When a node fails in an ACOS (AVE) cluster, you can refer to this section to replace the failed node with a new one. Data migration is not required—the new node will retain the same data as the original failed node after the replacement.

Preparation

Record the hostname, network configuration, and physical disk usage of the failed node.
Migrate all virtual machines from the failed node to other nodes.
Ensure that the new node meets the hardware requirements. Refer to the Hardware requirements section.
Install the same version of the ACOS software on the new node. For details, see the Installing ACOS on a physical server section.

Procedure

Identify the roles of the failed nodes by checking their roles in the host list on AOC.
- If the failed nodes include master nodes, proceed to step 2.
- If all failed nodes are storage nodes, move directly to step 3 and skip step 6.

Convert each failed master node to a storage node one by one. Run the following command on any node in the cluster other than the failed nodes, ensuring that only one node is undergoing role conversion at any given time.

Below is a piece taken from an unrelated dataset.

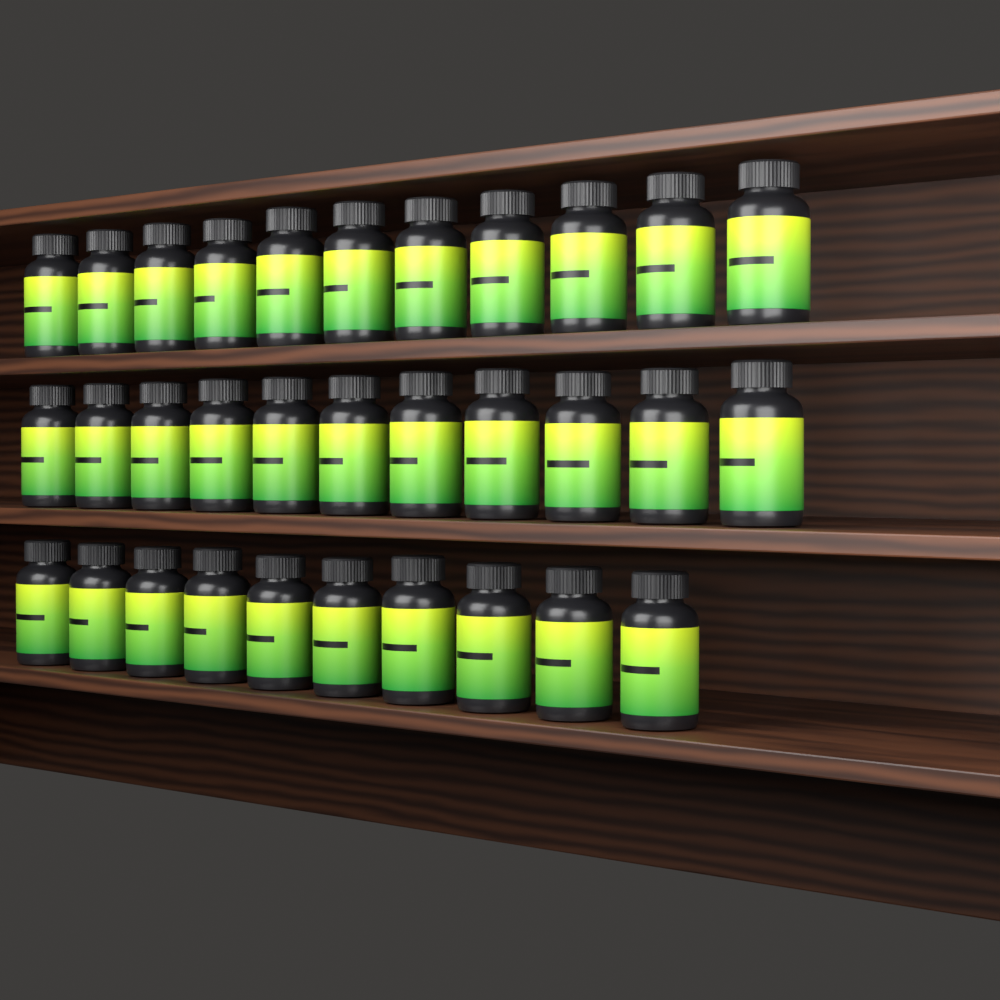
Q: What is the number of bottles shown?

zbs-cluster convert_to_storage [--is_alive <Boolean>] --ignore_recover_status [--offline_host_ips <offline_host_ips>] <data_ip>

[--is_alive <Boolean>]: Optional. If the failed master node is not connected to the storage network of other nodes in the cluster, you must specify this parameter and set <Boolean> to False. If connectivity exists, you may omit this parameter or set <Boolean> to True.
[--offline_host_ips <offline_host_ips>]: Optional. This parameter must be specified when the failed master node is in an unresponsive state. <offline_host_ips> refers to the storage IP addresses of all unresponsive nodes in the cluster at the time. Multiple IP addresses should be separated by half-width commas (,).
<data_ip>: Refers to the storage IP of the failed master node.

Confirm that the failed nodes are in a Not responding state. You can view the status of failed nodes on the host list or overview page in AOC.
- If all failed nodes are in a Not responding state, proceed directly to step 4.
- If some of the failed nodes are not in a Not responding state, click the ellipsis (...) to the right of the node in the AOC host list, and select Shut down. In the dialog that opens, enter the Reason, and then click Shut down. If shutting down via AOC fails, you can shut down the server via IPMI or by shutting down the server to place the node in an Not responding state.

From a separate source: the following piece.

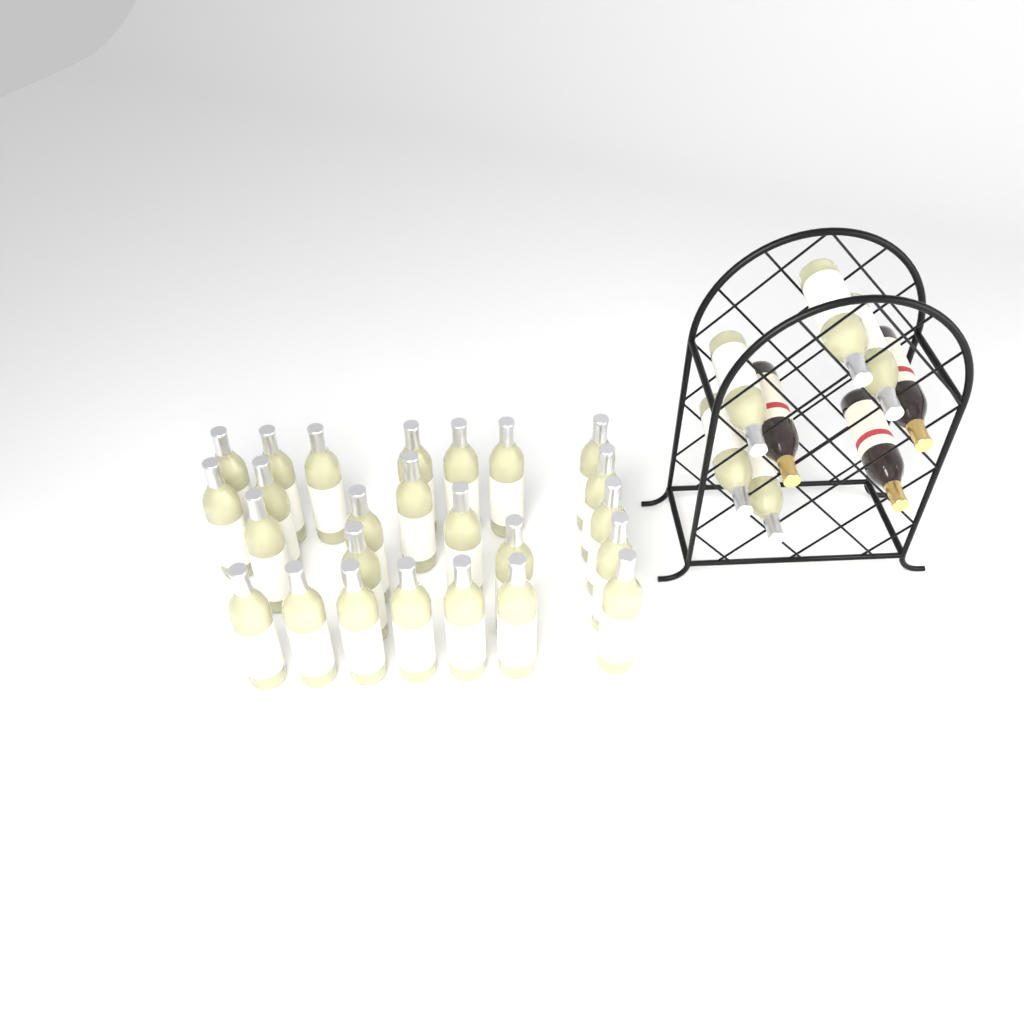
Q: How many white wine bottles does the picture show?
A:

Remove all failed nodes one by one. Run the following command on any node in the cluster other than the failed nodes, and make sure that only one node is being removed at a time.

zbs-deploy-manage meta_remove_node [--offline_host_ips <offline_host_ips>] --keep_zbs_meta <data_ip>

[--offline_host_ips <offline_host_ips>]: Optional. This parameter must be specified when the failed node is in an unresponsive state. <offline_host_ips> refers to the storage IP addresses of all unresponsive nodes in the cluster at the time. Multiple IP addresses should be separated by half-width commas (,).
<data_ip>: Refers to the storage IP of the failed node.

Add the new node to the cluster by following the instructions in the Adding hosts to the cluster section. Use the previously recorded hostname and network configuration of the failed node when configuring the new node. The usage of physical disks can follow the configuration of the failed node or be adjusted as needed.
If the removed failed node was a master node, convert the new node from a storage node to a master node. For details, refer to the Converting the node role section.
Migrate the previously relocated virtual machines back to the new node as needed.